Thirty years after the publication of the LeDain Commission report,1 editorial opinion at CMAJ has arrived at the same opinion: "the real harm [of marijuana] is the legal and social fallout."2 In 1995 The Lancet editorialized that "the smoking of cannabis, even long term, is not harmful to health."3 Two years later the New England Journal of Medicine called for the reclassification of cannabis under American law4 and George Annas wrote in the same journal that "marijuana is unique among illegal drugs in its political symbolism, its safety, and its wide use."5
It is worth remembering that cannabis was prohibited in Canada only because Emily Murphy managed to create a moral panic around the association of cannabis with Blacks and Mexicans. Cannabis prohibition as in the Opium Act of 1908 was from the outset a strategy for the political suppression of selected racial groups.6
In the 30 years since the LeDain Commission report was released, thousands of young Canadians have been incarcerated. One of the unintended consequences of incarceration is growing into a full-blown public health catastrophe. In the mid 1990s the Correctional Service of Canada instituted urinalysis testing to enforce a zero-tolerance drug policy. The inmates did the logical thing, from their viewpoint; they migrated to the use of drugs that cleared the body in less time than cannabis. The drugs of choice came to be heroin and cocaine. As a result of needle sharing, our federal prisons have become incubation centres for HIV and hepatitis C.7 Canada's drug control strategy, a decaffeinated version of the American "war on drugs," produces more pathology than it prevents.8
Most inmates eventually get out of prison, and thus the potential for a public health disaster can no longer be denied. Recent events at the Kingston Penitentiary suggest that the Correctional Service of Canada may be looking for a face-saving alternative to its unworkable zero-tolerance drug strategy. Here is an opportunity for the bold stride the CMAJ editorial says is needed: CMAJ ought to call for the vigorous expansion of harm reduction programs across Canada and in particular within our prisons.
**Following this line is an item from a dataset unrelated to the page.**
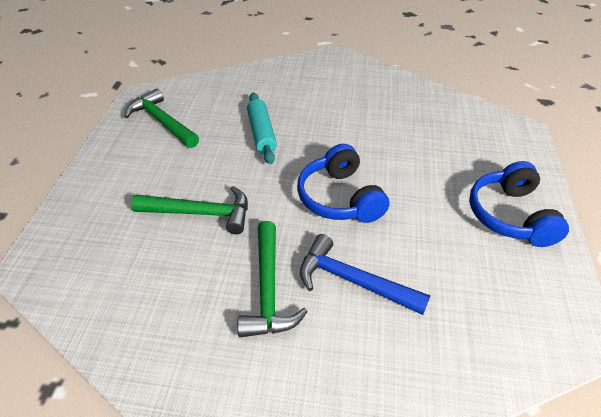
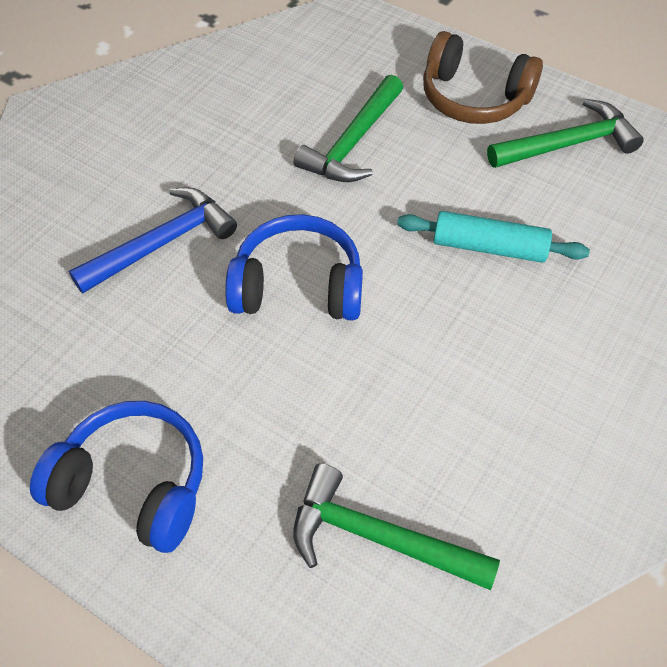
camera: 115 degrees right, 10 degrees up
(129, 168) = (474, 97): none -> brown headphones
(268, 289) = (203, 168): green hammer -> green hammer (379, 537)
Unfortunately, however, the drug war needs marijuana's prohibited status because without it the "drug problem" collapses from a social crisis involving several million Canadians and requiring more police and more prisons, to a situation involving a handful of hard-core addicts whose sickness can be reduced and confined, as the experience of Holland, Switzerland and Germany demonstrates.9
Cannabis in its numerous forms is an efficacious treatment for a number of conditions, as the Chinese claimed as long ago as 2737 BCE,1 with considerably fewer side effects for many people than other treatments.10 Marijuana could compete with established brand medications that are backed by powerful global economic, social and political forces and their legislative allies.
Thus there are at least 2 powerful obstacles to the decriminalization of marijuana, both arising from the vested interests that have grown up and taken hold under prohibition. Still, CMAJ is to be congratulated: better late than never.